Personal information
- Date of birth: 10 February 1986 (age 39)
- Original team(s): Western Jets (TAC Cup)
- Debut: Round 7, 8 May 2005, Collingwood vs. Fremantle, at Subiaco Oval

Playing career^{1}
- Years: Club / Games (Goals)
- 2005–2007: Collingwood / 12 (1)
- 2008: North Melbourne / 02 (0)
- Total:  / 14 (1)
- ^{1} Playing statistics correct to the end of 2008.

Career highlights
- Joseph Wren Memorial Trophy 2007;

= Ben Davies (Australian footballer) =

Australian rules footballer, born 1986

Benjamin "Ben" Davies (born 10 February 1986) is an Australian rules footballer.

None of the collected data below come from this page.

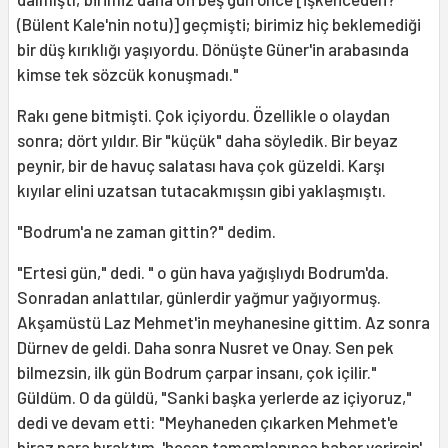
(Bülent Kale'nin notu)] geçmişti; birimiz hiç beklemediği
bir düş kırıklığı yaşıyordu. Dönüşte Güner'in arabasında
kimse tek sözcük konuşmadı."
Rakı gene bitmişti. Çok içiyordu. Özellikle o olaydan
sonra; dört yıldır. Bir "küçük" daha söyledik. Bir beyaz
peynir, bir de havuç salatası hava çok güzeldi. Karşı
kıyılar elini uzatsan tutacakmışsın gibi yaklaşmıştı.
"Bodrum'a ne zaman gittin?" dedim.
"Ertesi gün," dedi. " o gün hava yağışlıydı Bodrum'da.
Sonradan anlattılar, günlerdir yağmur yağıyormuş.
Akşamüstü Laz Mehmet'in meyhanesine gittim. Az sonra
Dürnev de geldi. Daha sonra Nusret ve Onay. Sen pek
bilmezsin, ilk gün Bodrum çarpar insanı, çok içilir."
Güldüm. O da güldü, "Sanki başka yerlerde az içiyoruz,"
dedi ve devam etti: "Meyhaneden çıkarken Mehmet'e
biraz para bıraktım, 'hesap tamamlanınca haber verirsin'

From Williamstown, Davies played in the TAC Cup for the Western Jets. His courageous ability as an in-and-under player got his name on the list, and was drafted as a rookie by Collingwood in late 2004. His skills were ordinary, but Davies earned an unexpected promotion early on in the season for injured skipper Nathan Buckley who would be put on the long-term injury list. He made his Australian Football League (AFL) debut soon after in Round 7 against Fremantle at Subiaco Oval and showed he was a ball winner, having 14 touches in the first half.

His debut season was good enough for him to be elevated on the senior list from the rookie list for season 2006, where he played mostly in the Victorian Football League (VFL), managing only five senior appearances. During 2007 he won the Best and Fairest at the Williamstown Football Club but did not convince the Magpies he should be retained for the 2008 season. On 12 October 2007, Ben was traded to the Kangaroos in exchange for their round six selection (selection 96 overall). He made his debut for North Melbourne in Round 11 of the 2008 season, against Geelong.

Davies was delisted at the end of the 2008 season, and then played for Williamstown in the VFL. Davies played for Williamstown when on Collingwood's list from 2005-07 and then played again from 2009-11 before transferring to Wangaratta for two seasons. He returned to Williamstown for one final season in 2014. In total, Davies played 126 games for the VFL Seagulls and kicked 54 goals, including the 2011 grand final against Port Melbourne at Docklands Stadium. Apart from the Club best and fairest in 2007, Davies finished equal third in the count in 2010 and represented the VFL the same year. He also made the VFL Team-of-the-Year in 2010/11. Davies received life membership of the WFC in 2012.